As the second quarter comes to a close this week, let's take a look back at the past three months. It wasn't a spectacular quarter for the markets, and investors will be looking for a rebound in the third quarter. Today, I discuss five names that will be happy to see the second quarter end. These five have been some of the worst performers over the past three months, and likely can't wait for a fresh start on July 1. Let's see why these stocks dropped so dramatically, and speculate whether or not they can expect any sort of rebound in the third quarter.
Tempur-Pedic International (NYSE:TPX):
The mattress firm was perhaps the biggest loser of the quarter, shedding nearly three quarters of its value. The first three weeks of the quarter were actually good for Tempur-Pedic, with shares up a couple of percent. However it's all been downhill since the company reported its first quarter earnings.
Tempur-Pedic's revenues were in line with estimates, and earnings beat expectations by two cents. But investors seemed unhappy when the company only maintained its yearly earnings guidance of $3.80 to $3.95. Analysts were expecting $3.97 at the time. Tempur-Pedic shares fell 20% the next day and continued lower in the days following. I even defended the name, as nothing I discovered in my analysis seemed to warrant the 30% drop in a week. I'll admit I was wrong on this one. Still, I'm not sure how many saw the decline on the horizon at that point.
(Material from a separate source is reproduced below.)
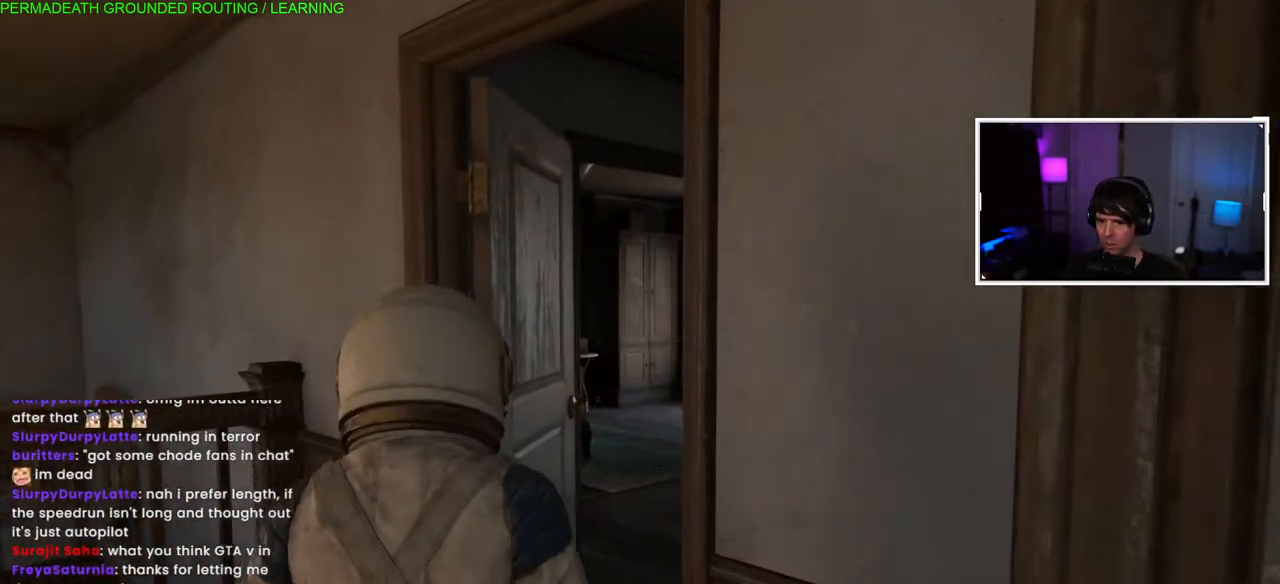
{"dt_ms": 500, "buttons": ["L1"], "left_stick": "up", "right_stick": "right", "events": [[67, "right_stick", "center"], [300, "right_stick", "right"]]}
By the close on Friday, May 4, shares of Tempur-Pedic had dropped from about $84 to $57. The following Monday, the price dove again by more than 8$ as chatter picked up about the company being the next favorite for short sellers. After rising back to $53.50, shares traded lower throughout May and hovered in the low $40s at the beginning of June.
But even with its stock price down more than 50%, things were about to get worse for Tempur-Pedic. On June 6, the company slashed its revenue and earnings forecast, setting an EPS number of $2.70. Tempur-Pedic originally expected $3.93 for the year. Shares plunged 49%, and have not recovered. At $21, Tempur-Pedic is trading at levels not seen since late 2009. I believe the company can rebound, but management is going to need to reassure investors with its next earnings report. If they don't, look for Tempur-Pedic's price to plummet further.
Shares of the social game developer started off the quarter with a decline following a larger-than-expected secondary offering. Also, the stock remained under pressure as reports surfaced that user levels for Draw Something, the hit game from Zynga acquisition OMGPOP, were peaking. Zynga shares continued their April slump as rumors surfaced that activity was declining in its top games. Disappointing financial information released in Facebook's (NASDAQ:FB) latest S-1 statement also did nothing to help Zynga's ailing stock price.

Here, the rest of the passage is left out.